#### [PROVIDED ENTRIES]

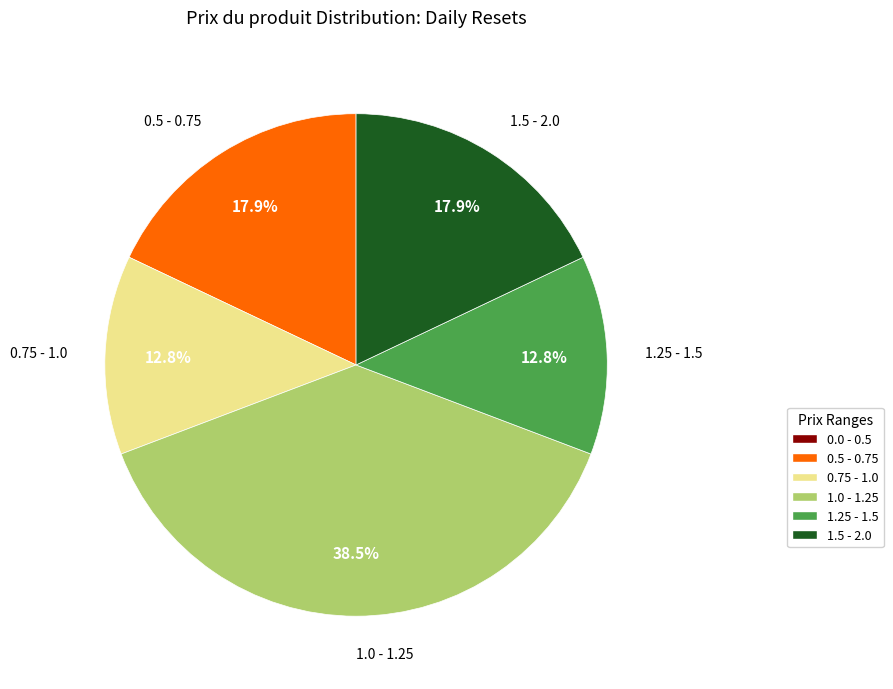

Does any single category account for the majority?

No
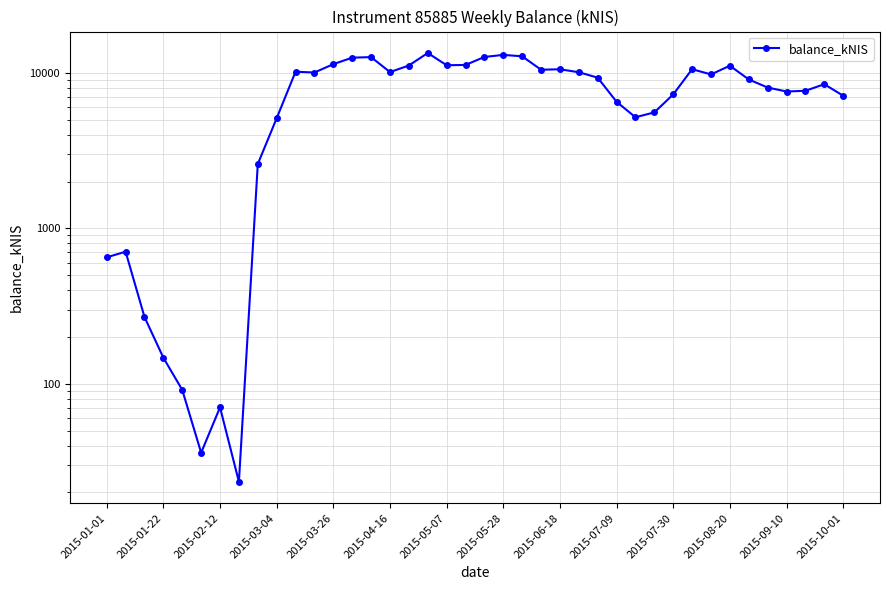

What is the difference between the values at 37 and 27?

1153.4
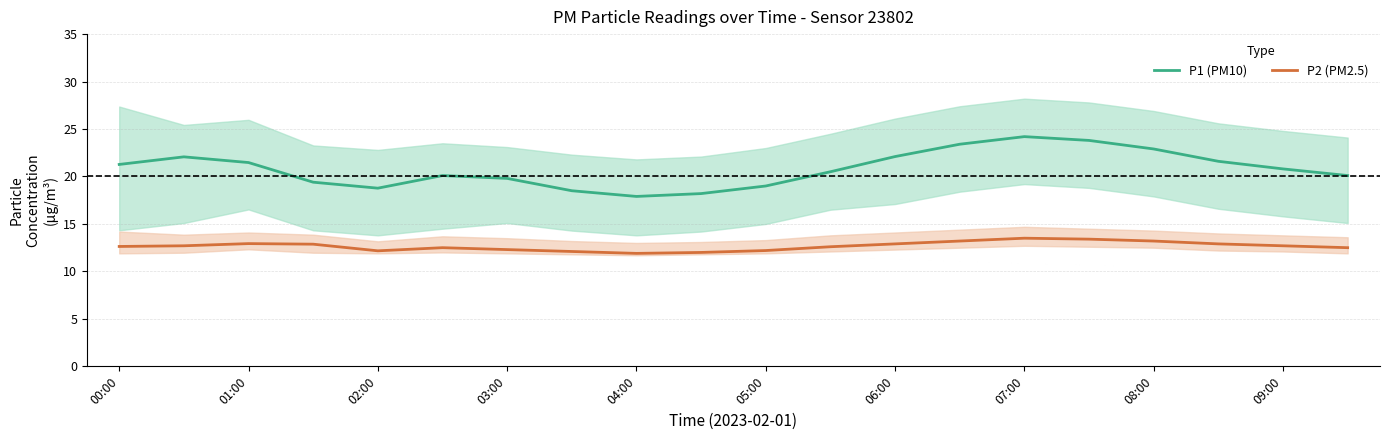

The P2 (PM2.5) series shows 11.9 at 04:00. True or false?

True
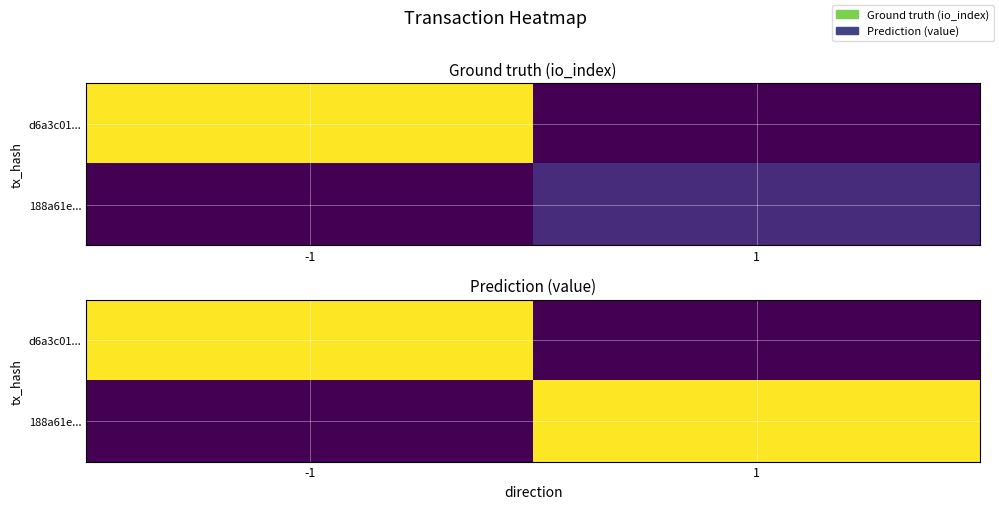

At which category does the chart reach its minimum across all series?

1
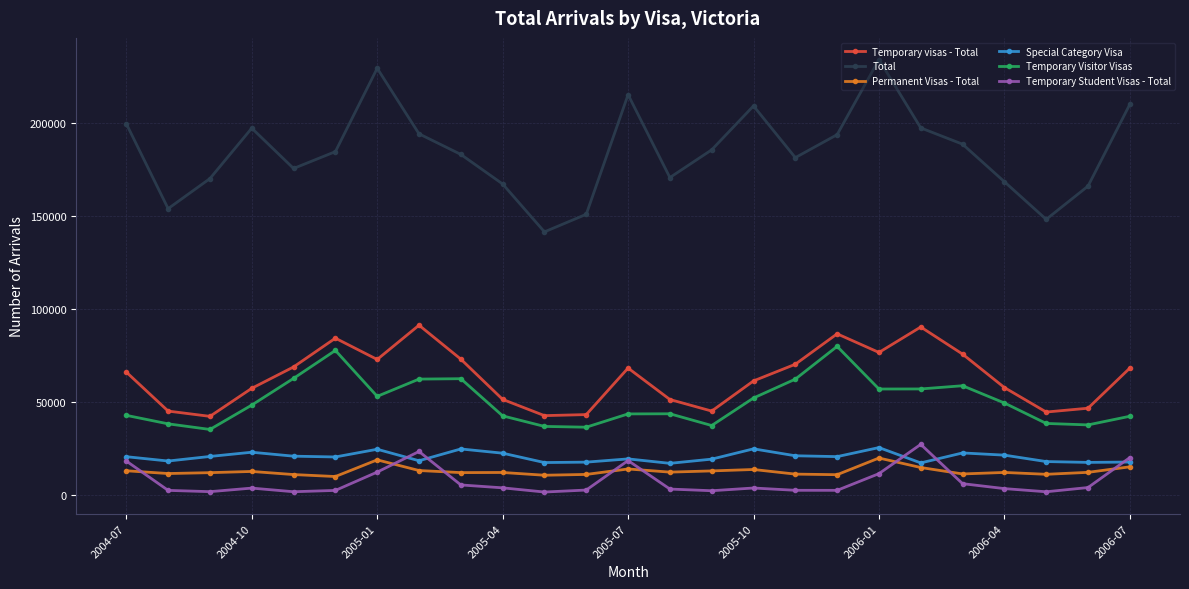

Which series has the largest total across all categories?

Total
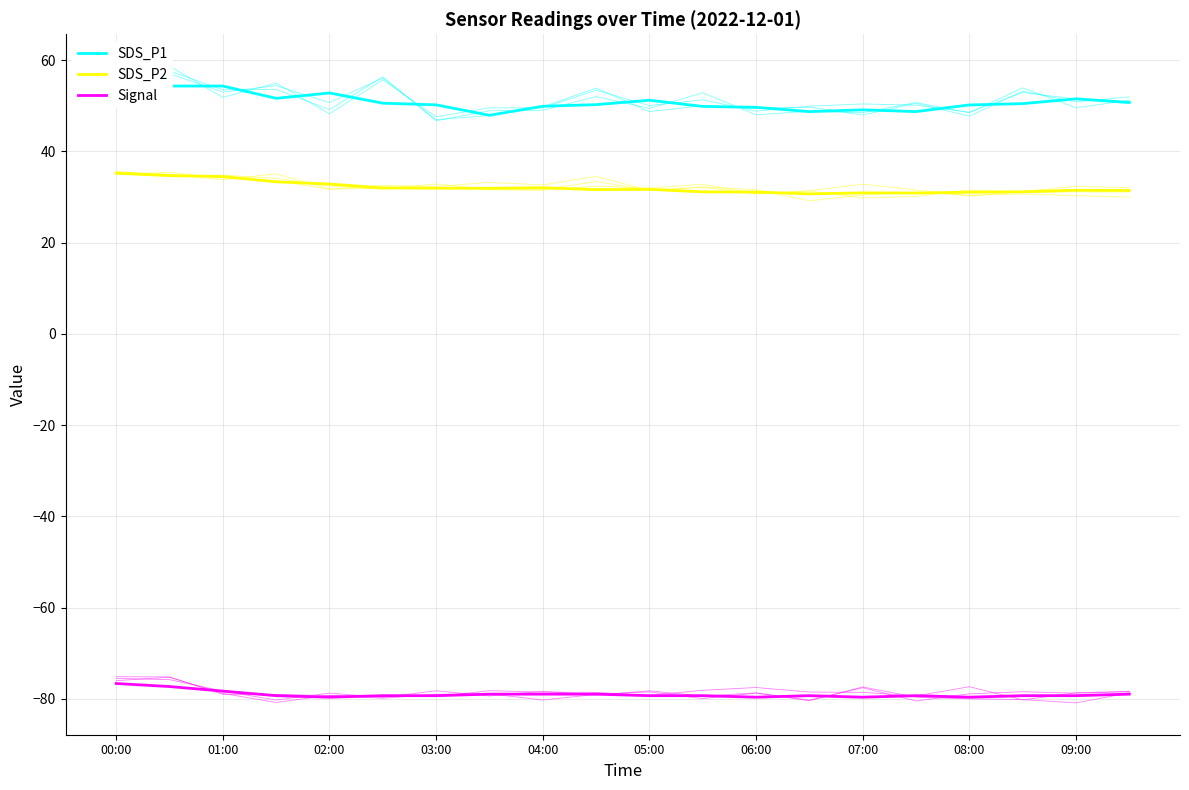

Does the chart display data point markers on the line(s)?

No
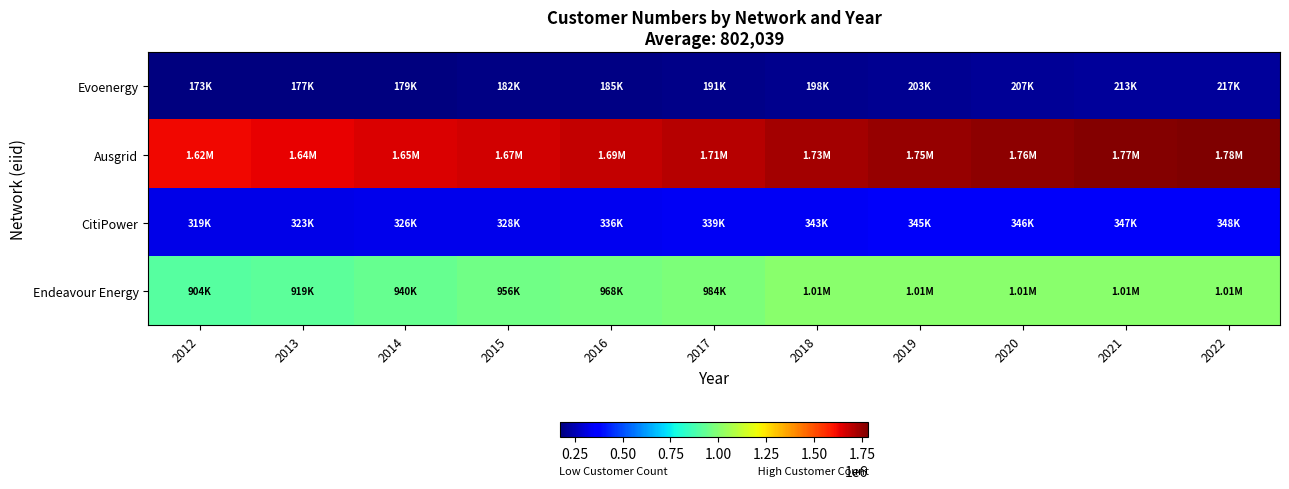

How many categories are shown in the chart?

11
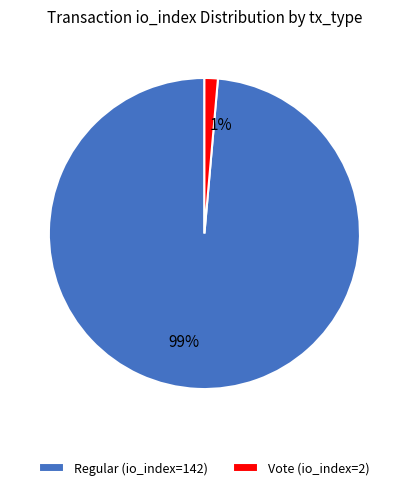

Which slice is the smallest?

Vote (io_index=2)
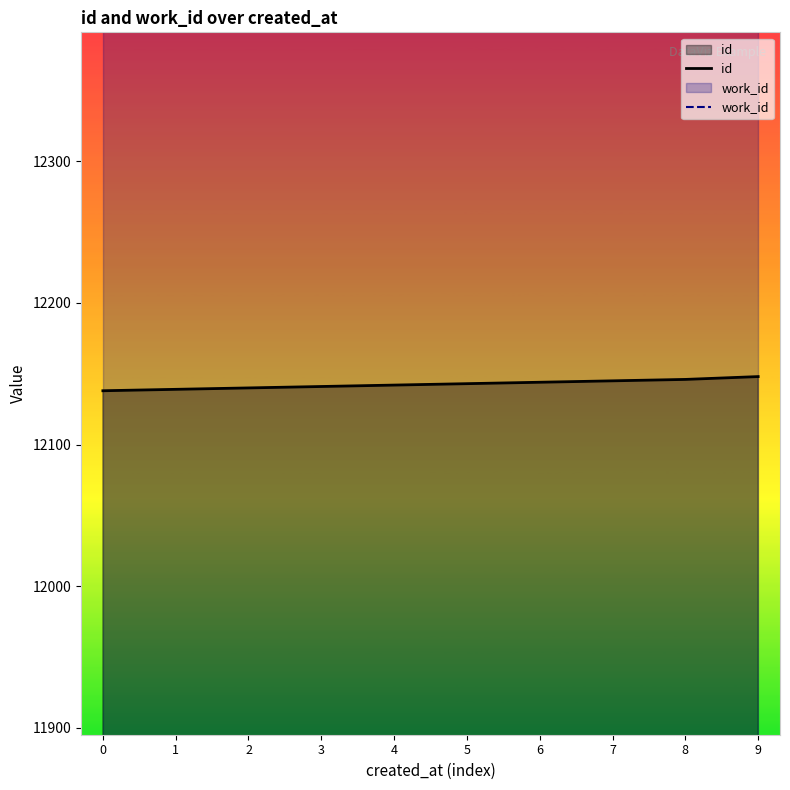

What is the difference between the second highest and second lowest values in the id series?

7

#### [TASK STATEMENT]
Copy out every line in the records above that contains the word "values".

#### [REPLY]
What is the difference between the values at 37 and 27?
What is the difference between the second highest and second lowest values in the id series?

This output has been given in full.